Question

The central park of the city is 40 metres long and 30 metres wide. The mayor wants to construct two roads of equal width in the park such that the roads intersect each other at right angles and the center of the rectangle coincides with the center of the rectangle formed by the intersection of the two roads. Further, the mayor wants that the area of the two roads to be equal to the remaining area of the park. What should be the width of the roads?

• A. 10 metres
• B. 12.5 metres
• C. 14 metres
• D. 15 metres
• E. 16 metres

Hint:

For crossing roads in a rectangle, use inclusion–exclusion: sum of two strips minus overlap. Always check feasibility against the park's dimensions.

Answer 1

The Correct Option is A

Step 1: Total area of park = \(40 \times 30 = 1200 \ \text{m}^2\).

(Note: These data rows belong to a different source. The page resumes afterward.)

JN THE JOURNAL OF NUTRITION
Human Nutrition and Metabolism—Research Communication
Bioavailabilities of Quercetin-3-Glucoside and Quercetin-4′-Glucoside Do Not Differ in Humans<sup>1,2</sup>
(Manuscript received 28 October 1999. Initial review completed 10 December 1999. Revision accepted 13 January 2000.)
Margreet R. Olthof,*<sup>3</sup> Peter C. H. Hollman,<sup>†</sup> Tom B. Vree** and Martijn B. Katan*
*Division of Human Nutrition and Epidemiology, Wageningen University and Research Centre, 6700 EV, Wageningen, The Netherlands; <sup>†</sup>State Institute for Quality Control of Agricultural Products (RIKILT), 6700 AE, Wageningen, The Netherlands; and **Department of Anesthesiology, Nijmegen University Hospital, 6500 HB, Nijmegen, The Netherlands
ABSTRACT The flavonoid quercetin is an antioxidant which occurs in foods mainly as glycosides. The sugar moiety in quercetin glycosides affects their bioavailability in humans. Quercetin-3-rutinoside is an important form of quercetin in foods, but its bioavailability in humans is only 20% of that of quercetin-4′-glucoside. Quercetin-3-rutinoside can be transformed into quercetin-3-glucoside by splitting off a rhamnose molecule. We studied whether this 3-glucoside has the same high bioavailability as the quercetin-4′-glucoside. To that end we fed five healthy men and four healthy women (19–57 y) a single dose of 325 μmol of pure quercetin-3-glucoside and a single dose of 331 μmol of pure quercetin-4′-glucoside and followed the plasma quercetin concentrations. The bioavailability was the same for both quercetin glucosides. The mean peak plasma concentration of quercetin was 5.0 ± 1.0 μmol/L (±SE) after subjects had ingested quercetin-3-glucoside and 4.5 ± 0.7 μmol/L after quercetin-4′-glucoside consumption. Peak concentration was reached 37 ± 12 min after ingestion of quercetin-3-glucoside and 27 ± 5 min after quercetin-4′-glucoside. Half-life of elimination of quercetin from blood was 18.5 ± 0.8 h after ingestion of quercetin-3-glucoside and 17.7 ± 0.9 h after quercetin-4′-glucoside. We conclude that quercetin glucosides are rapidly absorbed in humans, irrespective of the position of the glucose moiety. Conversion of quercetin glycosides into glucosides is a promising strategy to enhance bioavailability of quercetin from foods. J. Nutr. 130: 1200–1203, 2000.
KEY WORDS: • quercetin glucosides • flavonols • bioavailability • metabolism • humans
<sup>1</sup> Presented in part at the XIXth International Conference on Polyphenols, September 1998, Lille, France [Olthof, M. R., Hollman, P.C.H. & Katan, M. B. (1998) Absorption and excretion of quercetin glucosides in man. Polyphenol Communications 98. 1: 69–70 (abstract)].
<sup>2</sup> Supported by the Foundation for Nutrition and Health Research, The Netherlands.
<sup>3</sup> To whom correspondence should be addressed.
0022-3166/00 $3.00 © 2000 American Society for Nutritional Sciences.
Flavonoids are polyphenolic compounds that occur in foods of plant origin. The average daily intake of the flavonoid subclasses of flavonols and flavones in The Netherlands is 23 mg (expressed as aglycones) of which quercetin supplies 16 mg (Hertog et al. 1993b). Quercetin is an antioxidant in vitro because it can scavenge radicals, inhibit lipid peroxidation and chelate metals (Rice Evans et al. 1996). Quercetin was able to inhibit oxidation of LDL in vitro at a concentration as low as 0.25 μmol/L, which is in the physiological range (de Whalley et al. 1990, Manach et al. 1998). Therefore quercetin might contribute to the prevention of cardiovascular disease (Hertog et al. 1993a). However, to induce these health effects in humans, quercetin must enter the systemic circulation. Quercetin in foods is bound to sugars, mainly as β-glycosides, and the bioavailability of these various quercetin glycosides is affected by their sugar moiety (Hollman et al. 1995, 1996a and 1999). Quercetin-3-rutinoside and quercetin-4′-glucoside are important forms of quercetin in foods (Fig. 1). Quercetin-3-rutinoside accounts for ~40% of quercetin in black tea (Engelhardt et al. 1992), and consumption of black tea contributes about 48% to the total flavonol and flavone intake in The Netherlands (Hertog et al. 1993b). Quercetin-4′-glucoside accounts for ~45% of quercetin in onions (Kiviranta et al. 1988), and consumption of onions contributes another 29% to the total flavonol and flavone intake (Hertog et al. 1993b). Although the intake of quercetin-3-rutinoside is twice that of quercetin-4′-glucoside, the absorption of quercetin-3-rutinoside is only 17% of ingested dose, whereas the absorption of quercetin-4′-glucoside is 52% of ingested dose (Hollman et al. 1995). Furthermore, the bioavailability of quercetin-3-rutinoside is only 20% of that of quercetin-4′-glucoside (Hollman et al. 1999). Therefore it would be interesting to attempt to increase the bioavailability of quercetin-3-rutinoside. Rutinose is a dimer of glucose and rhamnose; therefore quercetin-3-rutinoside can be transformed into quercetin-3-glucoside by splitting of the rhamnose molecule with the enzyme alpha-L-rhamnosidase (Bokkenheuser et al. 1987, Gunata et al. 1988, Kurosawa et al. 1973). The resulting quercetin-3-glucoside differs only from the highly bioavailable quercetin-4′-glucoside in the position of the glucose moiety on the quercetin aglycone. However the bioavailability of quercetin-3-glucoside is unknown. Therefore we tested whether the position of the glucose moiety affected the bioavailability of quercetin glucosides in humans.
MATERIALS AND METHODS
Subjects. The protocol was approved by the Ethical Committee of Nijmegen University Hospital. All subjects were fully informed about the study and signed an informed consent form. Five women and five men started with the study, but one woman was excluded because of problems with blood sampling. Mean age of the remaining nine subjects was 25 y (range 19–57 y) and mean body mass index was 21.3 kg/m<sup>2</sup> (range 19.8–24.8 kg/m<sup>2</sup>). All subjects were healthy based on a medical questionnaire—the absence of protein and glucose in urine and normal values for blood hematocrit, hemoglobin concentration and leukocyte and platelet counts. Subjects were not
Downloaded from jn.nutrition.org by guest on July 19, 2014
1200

Let width of each road = \(x\). Step 2: Area of two roads (a cross) = Area of horizontal strip + Area of vertical strip \(-\) overlapping square. \[ = (40 \times x) + (30 \times x) - (x \times x) = 70x - x^2. \] Step 3: Given: Area of two roads = remaining park area. Thus \[ 70x - x^2 = 1200 - (70x - x^2). \] \[ ⇒ 2(70x - x^2) = 1200 ⇒ 70x - x^2 = 600. \] \[ ⇒ x^2 - 70x + 600=0. \] Step 4: Solve quadratic: \[ x = \frac{70 \pm \sqrt{70^2 - 4\cdot600}}{2} = \frac{70 \pm \sqrt{4900-2400}}{2} = \frac{70 \pm \sqrt{2500}}{2} = \frac{70 \pm 50}{2}. \] So \(x=60\) or \(x=10\). Width cannot exceed smaller dimension (30), hence \(x=10\). Thus required width is \(\boxed{10 \ \text{metres}}\).